Ele ergueu uma das mãos e ordenou as sombras.
De imediato, as criaturas sem forma se agitaram. Como tentáculos, deslizaram pelo chão de mármore, retorcendo-se, multiplicando-se, crescendo e engolindo a luz.
Vieram rápidas em ofensiva a Colth, agora podendo vê-las. Ele mal teve tempo de desviar, saltou para trás com velocidade e escapou por pouco, mas os golpes das sombras continuavam. Não havia espaço, não havia escapatória. As sombras formavam espirais e se fechavam ao seu redor como um redemoinho.
Colth se concentrou em seu escudo de Mutha, mas ele não veio.
— Tsc.
A frustração de Colth foi imediata.
— Lashir — solicitou ele. Qualquer tipo de defesa seria fundamental nesse momento. Mas ela também não respondeu em sua mente.
Foi nesse momento que Colth finalmente percebeu.
O ar vibrava. A luz tremulava. O som abafava. O próprio espaço se curvava à presença do Imperador.
Aldren não estava mais preso às limitações de um mortal. Seu corpo se ergueu alguns centímetros acima do chão, levitando. A aura ao seu redor oscilava entre a luz e as trevas, entre Lux e Anima.
Ele era um deus naquele momento.
Aldren afirmou, se impondo friamente:
— Seu sacrifício foi aceito por mim, meu amigo.
Colth tentou recuar, sair daquele furacão de sombras, mas foi jogado para trás por uma força invisível. Seu corpo colidiu contra uma parede de sombras, e ele reclamou ao sentir a dor rasgando seus músculos.
Aldren nem precisou se mover.
Ele simplesmente era o poder.
— Ahhh — Colth era esmagado pelas sombras.
As sombras apertaram-se ao redor dele. Seu corpo foi comprimido, pressionado até que seus ossos rangeram sob a força esmagadora.
Mas então, parou.
Aldren hesitou.
Seus olhos se arregalaram levemente, e por um instante, um olhar confuso preencheu o espaço entre eles.
Aldren ergueu a mão, como se tentasse puxar as sombras de volta, mas... algo estava errado.
Sentiu a magia de Lux, recebida diretamente do campo de trabalho, diminuir.
A fonte de sua magia foi cortada. Como se seus sacrifícios não lhe alcançassem mais.
As sombras estremeceram, hesitantes. Os pés de Aldren tocaram o chão novamente enquanto Colth era liberto.

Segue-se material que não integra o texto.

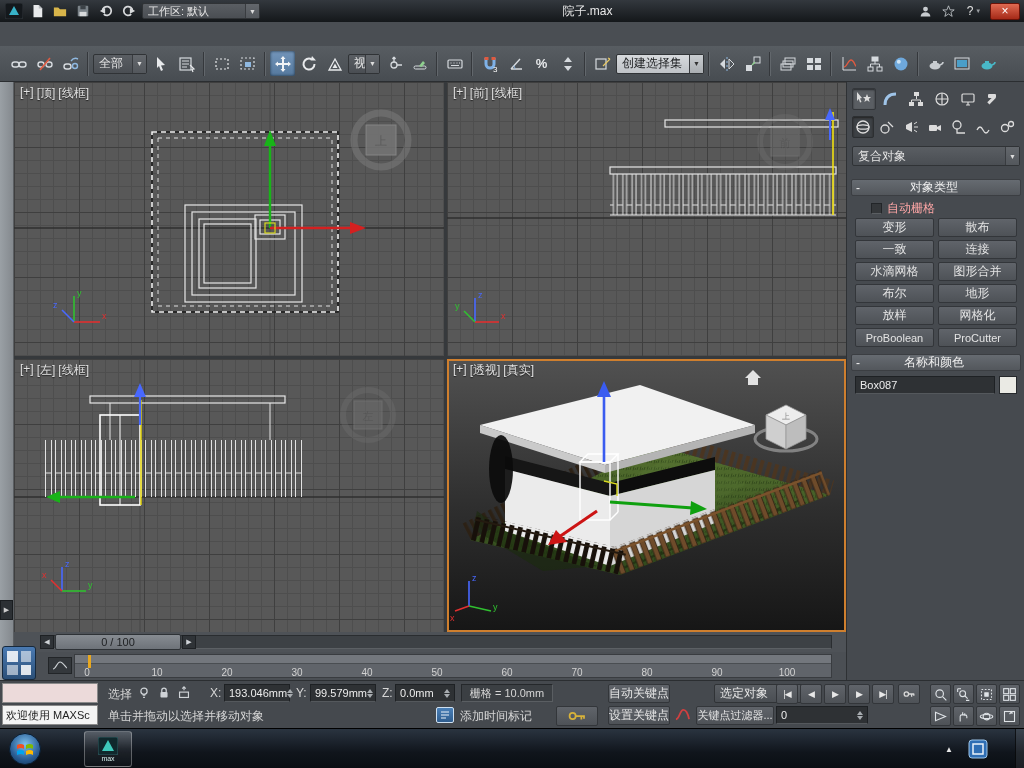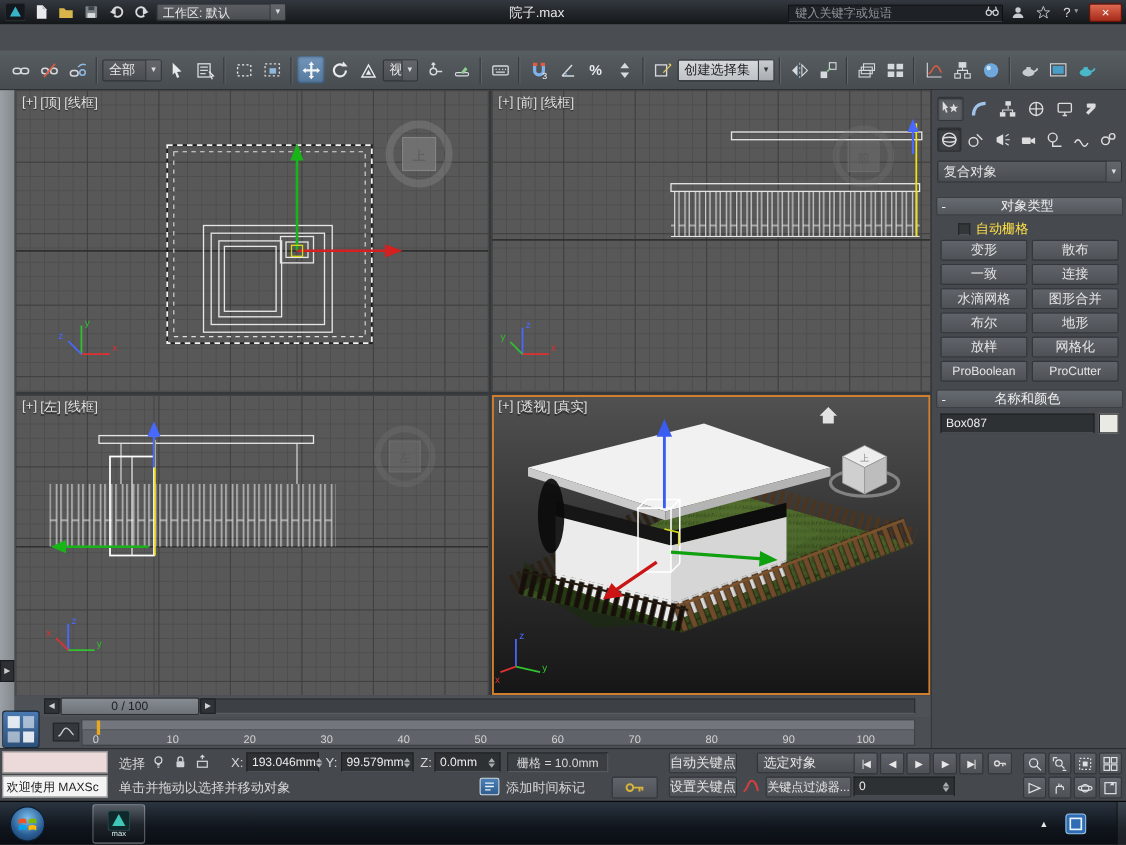--- a/index.html
+++ b/index.html
@@ -110,16 +110,6 @@
       <span class="dda">▼</span>
     </div>
     <div style="flex:1;text-align:center;color:#e8e8e8;font-size:12px">院子.max</div>
-    <div style="position:relative">
-      <input id="searchbox" placeholder="键入关键字或短语" style="">
-      <span style="position:absolute;right:3px;top:1px">
-          <svg width="14" height="14" viewBox="0 0 18 18" fill="none" stroke="#cfd4d9" stroke-width="1.4">
-            <circle cx="5" cy="11" r="3"></circle>
-            <circle cx="13" cy="11" r="3"></circle>
-            <path d="M7.5 10 h3 M4 8 L5 4 M14 8 L13 4"></path>
-          </svg>
-        </span>
-    </div>
     <span class="tb-ic">
         <svg width="13" height="13" viewBox="0 0 16 16" fill="#c8ccd0">
           <circle cx="8" cy="5" r="3"></circle>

“O que aconteceu?” A voz familiar ecoou na cabeça de Colth.
— Lashir?
“Quem mais poderia ser? Escuta, você simplesmente abandonou o seu corpo por vários minutos. Tem sorte de eu tê-lo protegido.”
— Você me protegeu? Eu não entendo... — tentou Colth. Olhando ao redor, as paredes de sombras se dispersando.

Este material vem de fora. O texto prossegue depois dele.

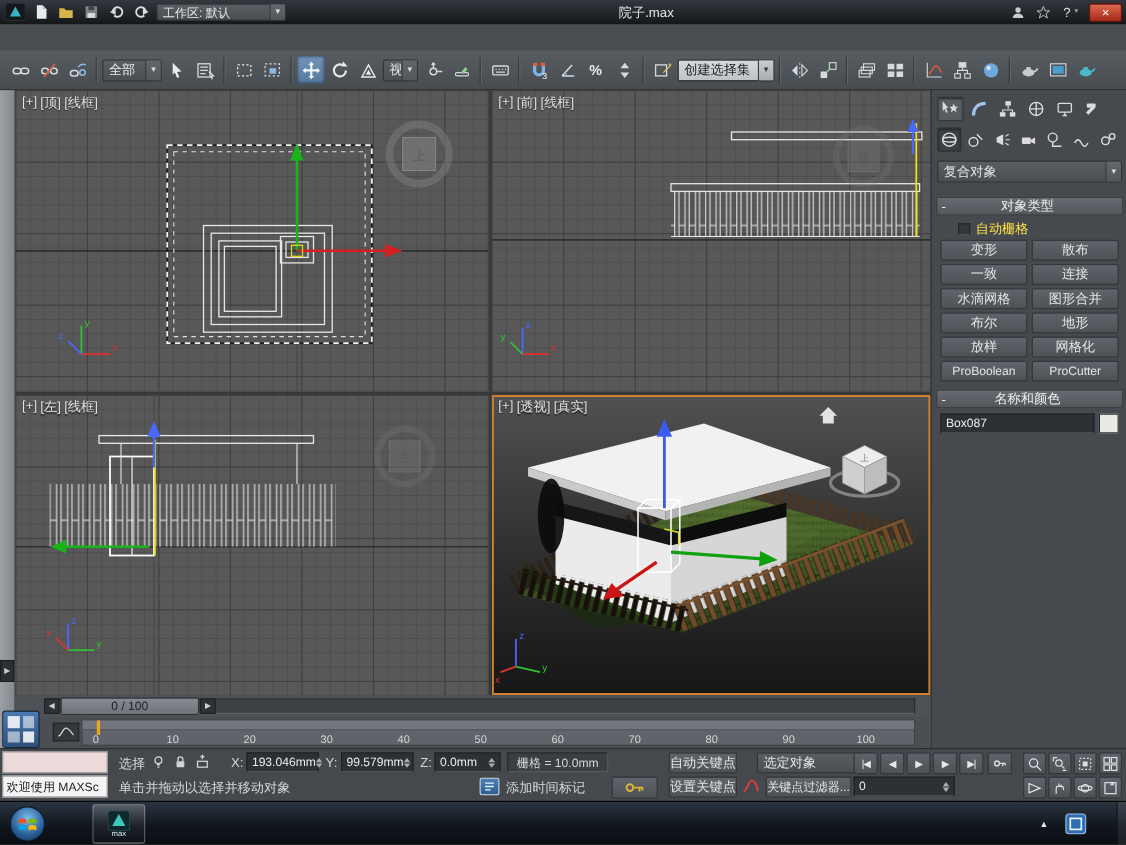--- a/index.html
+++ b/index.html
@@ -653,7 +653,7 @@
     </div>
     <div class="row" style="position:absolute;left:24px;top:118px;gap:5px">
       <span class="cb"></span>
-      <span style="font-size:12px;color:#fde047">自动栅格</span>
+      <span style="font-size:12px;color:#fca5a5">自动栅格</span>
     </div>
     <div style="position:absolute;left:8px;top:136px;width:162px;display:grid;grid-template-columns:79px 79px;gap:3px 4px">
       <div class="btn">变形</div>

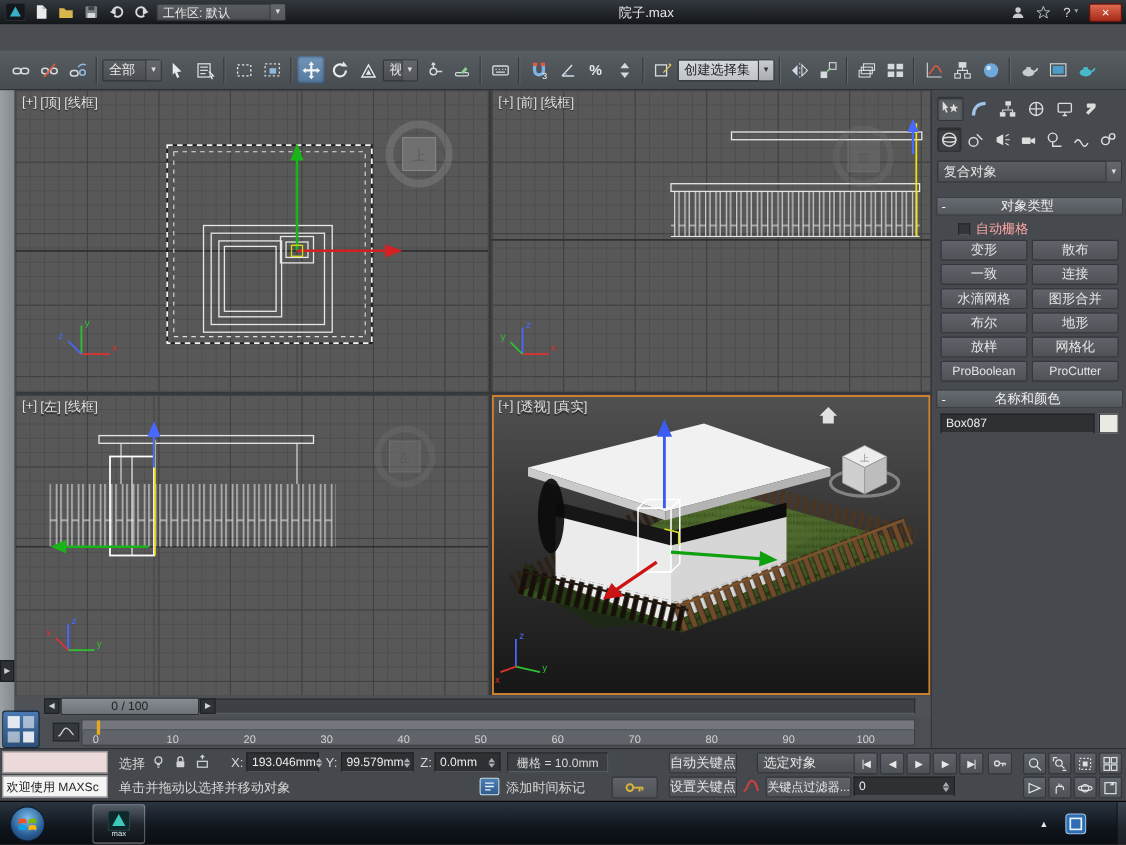--- a/index.html
+++ b/index.html
@@ -762,7 +762,7 @@
       </div>
     <div class="sunken abs" style="left:461px;top:3px;width:92px;height:18px;display:flex;align-items:center;justify-content:center;font-size:11px;color:#d6d6d6">栅格 = 10.0mm</div>
     <div class="btn abs" style="left:608px;top:3px;width:62px;height:19px">自动关键点</div>
-    <div class="dd abs" style="left:688px;top:3px;width:108px;height:19px">
+    <div class="dd abs" style="left:714px;top:3px;width:108px;height:19px">
       <span class="ddt">选定对象</span>
       <span class="dda">▼</span>
     </div>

“Parece que essas sombras visíveis eram energia pura dos sacrifícios que vinham do campo de trabalho. Como a magia de Lux é um conjunto de todas as outras magias, podemos dizer que a magia de Anima conectou você ao Aldren.”

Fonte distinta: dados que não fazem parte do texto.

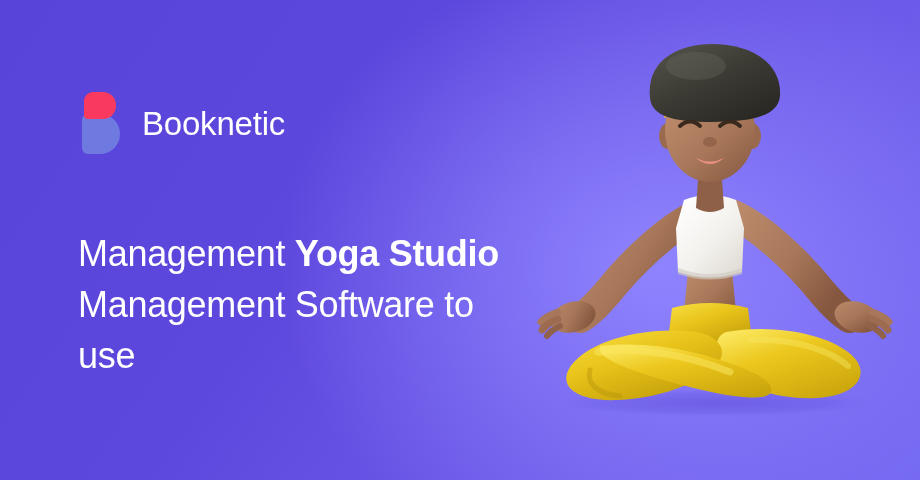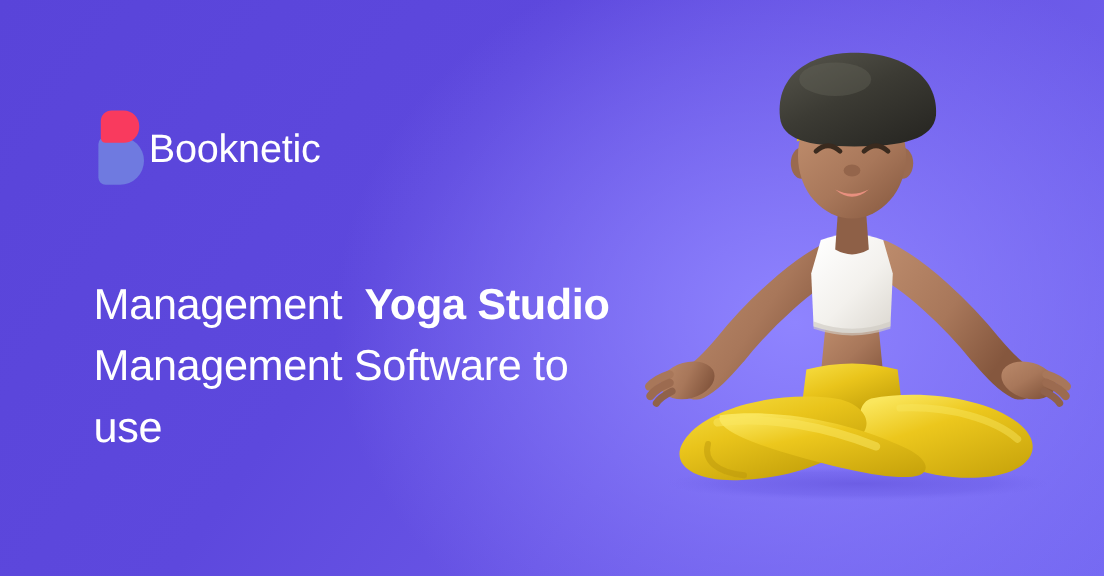--- a/index.html
+++ b/index.html
@@ -26,6 +26,7 @@
     top: 92px;
     display: flex;
     align-items: center;
+    gap: 18px;
   }
   .logo-mark {
     position: relative;

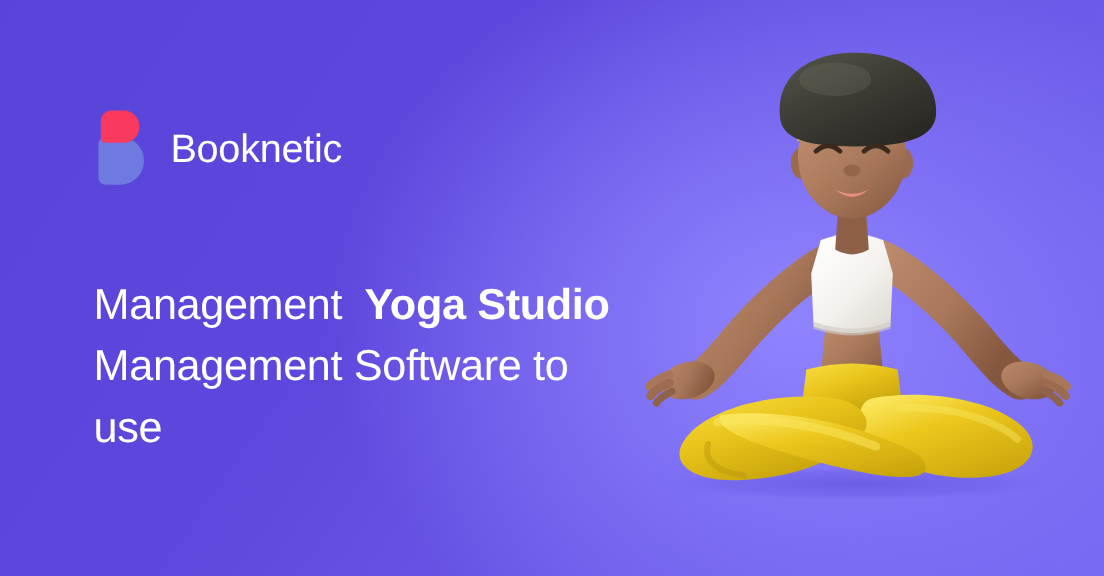--- a/index.html
+++ b/index.html
@@ -72,7 +72,7 @@
     line-height: 51px;
     letter-spacing: -0.3px;
   }
-  .headline b { font-weight: 700; margin-left: 9px; }
+  .headline b { font-weight: 700; }
 
   
   .figure {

— Mas qual o motivo do Aldren fazer isso?
“Não foi ele. Foi Lux quem os conectou. Afinal, ainda é magia dela, não? Vocês dois ficaram inconscientes. Eu não consegui me aproximar dele por conta das sombras, mas protegi o seu corpo quando elas tentaram te atacar indefeso.”
— Sério? — Colth impressionado. Não escondeu o esboçar de um sorriso. — Você é mesmo impressionante, Lashir.
“Huh. Cala a boca... Não acabou ainda. Vê se não apaga de novo.”
A voz dela pareceu desconcertada.
O salão se fez visível por inteiro novamente.
As lanternas de Sathsai presas as paredes frias de pedra, o cheiro de magia misturado à umidade, o calor cada vez mais notável.
Lux ainda estava lá, acorrentada, completamente inconsciente. Os encapuzados permaneciam imóveis, aguardando uma ordem silenciosa. E Garta e Goro ainda estavam presos, suas pernas fundidas ao chão pelas sombras vivas.
— Olha lá, Garta! É o Colth! — Goro exclamou, sem esconder a empolgação.
Os olhos de Garta brilharam ao ver o rapaz. Mais do que simples surpresa, havia um reconhecimento.
Goro pensou, confuso, e então uma dúvida o atingiu:
— Espera aí... — murmurou. — Você disse que Colth desapareceu por causa de uma sombra poderosa vinda dos sacrifícios do campo de trabalho... Isso significa que...
— Significa que Hui foi derrotado — Garta firmou as palavras como um veredito.
— Hahah — Goro sorriu, gargalhou com a esperança lhe iluminando. — Eu sabia que eles conseguiriam.
— Não comemore ainda — interrompeu Garta. Mirou os olhos bravios ao outro lado do salão.
Lá, Aldren encarava Colth. O ódio transbordava dele. Fervido por dentro, lhe corroendo.